UK's Revenue and Customs loses 25 million customer records

UK's Revenue and Customs loses 25 million customer records

Computer discs containing the confidential information - including bank account details - of all 25 million child benefit recipients in the UK has been lost by HM Revenue and Customs (HMRC).

UK Chancellor Alistair Darling told MPs that two password-protected discs containing a full copy of HMRC's entire data in relation to the payment of the child benefit went missing while in transit from HMRC's headquarters in Washington, Tyne and Wear to the National Audit Office (NAO) in London in October.

The missing discs contain the confidential details of 25 million individuals - 7.25 million families - including children's names, addresses, dates of birth, National Insurance numbers and where relevant, bank and building society account details.

Darling said standard procedures were not followed by staff at HMRC as the package was sent by a junior official by courier, not by registered or recorded delivery. It did not arrive at the NAO.

The data was sent on 18 October and senior management at HMRC were told it was missing on 8 November. The chancellor was informed of the incidents on 10 November.

Darling said there was no evidence it had been used for fraudulent activity. The HMRC has set up a helpline for affected customers.

The chairman of HMRC Paul Gray has resigned in the wake of the security breach.

Meanwhile, London's Metropolitan Police are reported to be investigating the loss of the discs.

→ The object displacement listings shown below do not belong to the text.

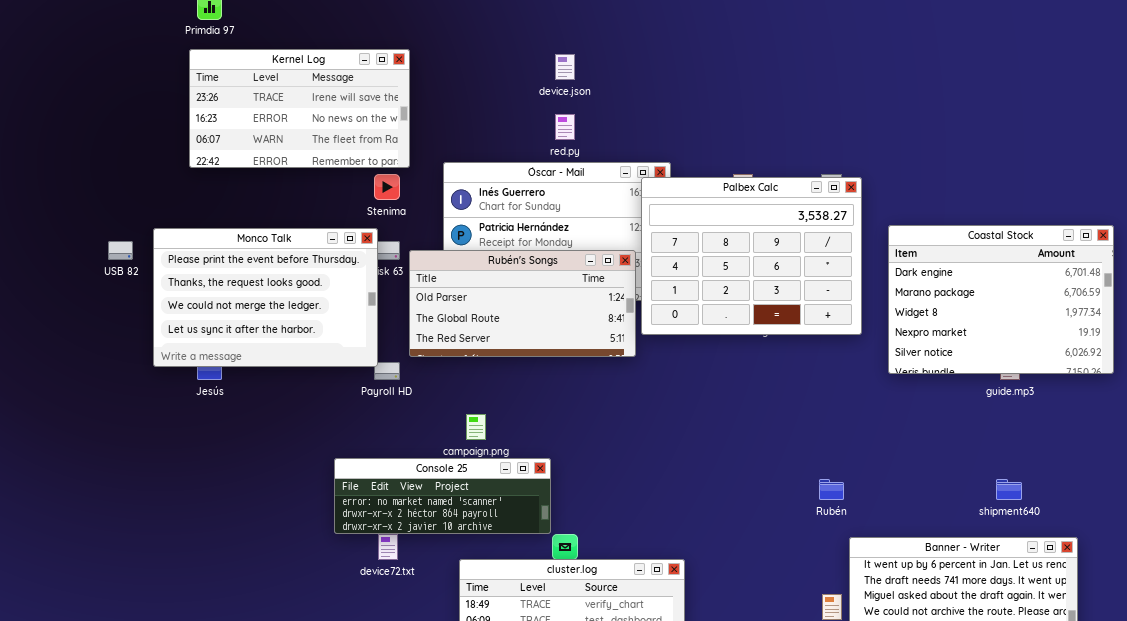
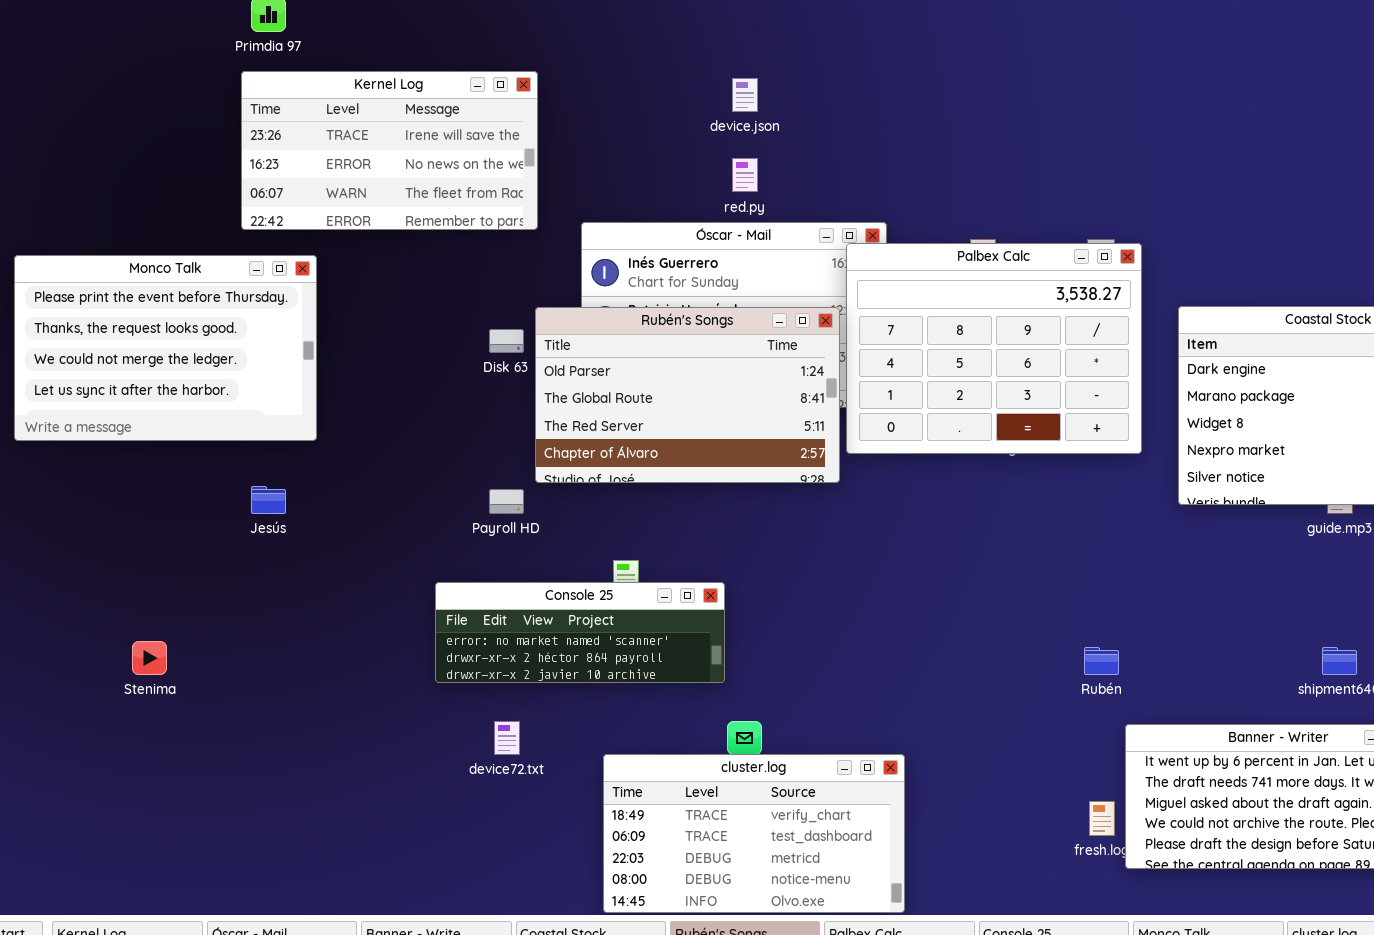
Stenima: [374,174,400,200] -> [132,641,167,675], moved
Monco Talk: [153,228,378,367] -> [14,255,317,441], moved
Rubén's Songs: [409,250,636,357] -> [535,307,840,483], resized
Console 25: [334,458,551,534] -> [435,582,725,683], moved

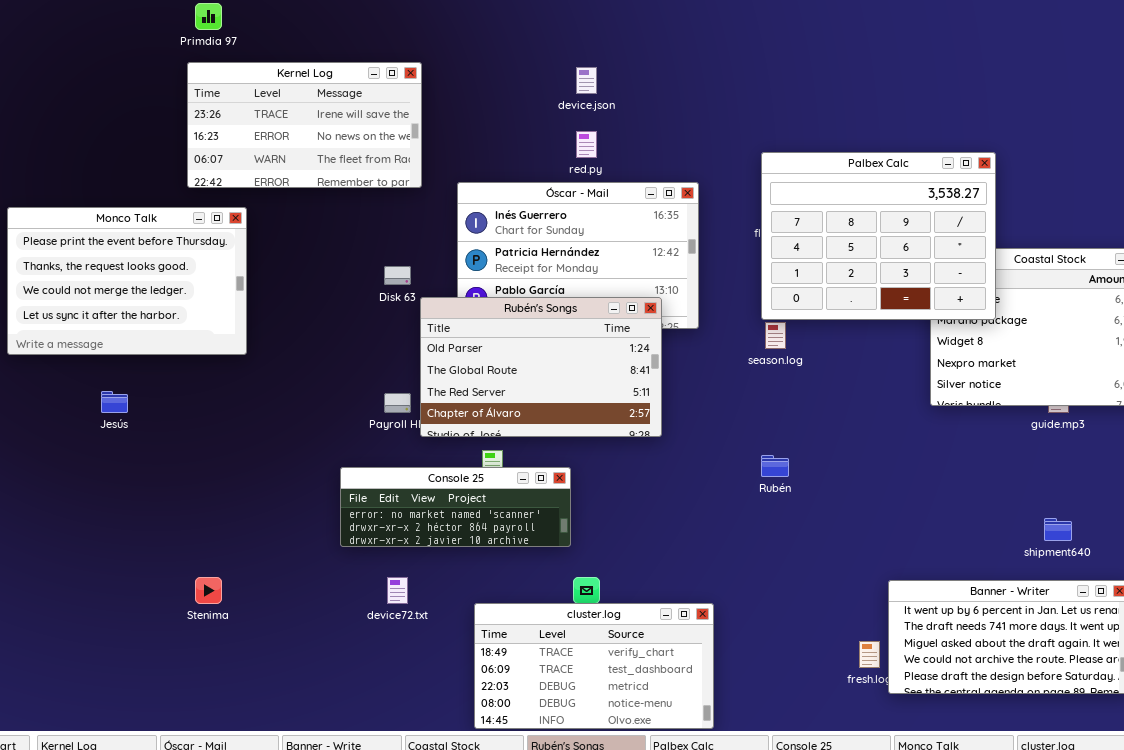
Palbex Calc: [846,243,1142,454] -> [761,152,996,320], moved
Rubén's Songs: [535,307,840,483] -> [420,297,662,437], moved
Jesús: [251,486,286,514] -> [101,391,128,413], moved
Stenima: [132,641,167,675] -> [195,577,222,604], moved
Rubén: [1084,647,1119,675] -> [761,455,789,477], moved

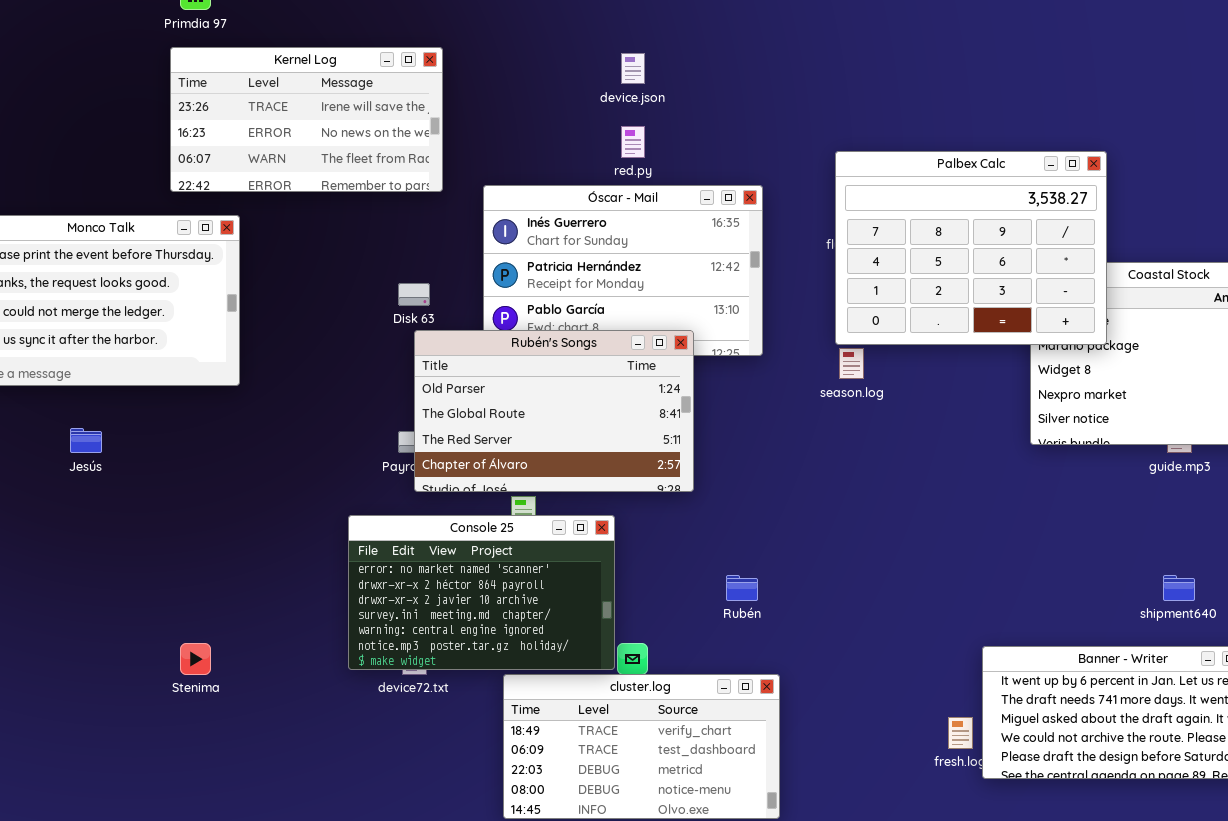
Rubén's Songs: [420,297,662,437] -> [414,330,694,492], moved
Rubén: [761,455,789,477] -> [726,575,758,601], moved
Console 25: [340,467,571,547] -> [348,515,615,670], resized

In a statement released in response to the incident, UK payments association Apacs says there is no evidence that the data has fallen into criminal hands nor that any fraud has been attempted as a result of this incident.

"Whilst this incident is extremely serious, at this stage customers should not be unduly concerned, as there's no evidence that the data has fallen into criminal hands," says Apacs chief executive, Paul Smee. "There is no need for customers to ask for a new account or to contact their bank or building society. There is no evidence of an increase in suspicious activity on those customers' accounts since the data was mislaid on 18th October."

Smee says in the event that anyone is the innocent victim of fraud as a result of this incident customers will be protected under the banking code and should not suffer any financial loss as a result.

Apacs says the details contained on the discs are not enough in themselves for an ID fraudster to access a bank account as additional security information and passwords are always required.

This is not the first security breach involving HMRC. Just earlier this month it was revealed that a CD containing confidential data for around 15,000 Standard Life customers had gone missing while in transit from HMRC to the insurer's headquarters in Edinburgh.

That followed an earlier incident in October when the HMRC reported that a laptop had been stolen containing data on up to 2000 people with investment ISAs. According to press reports a HMRC staff member had been using the PC for a routine audit of tax information from a number of investment firms.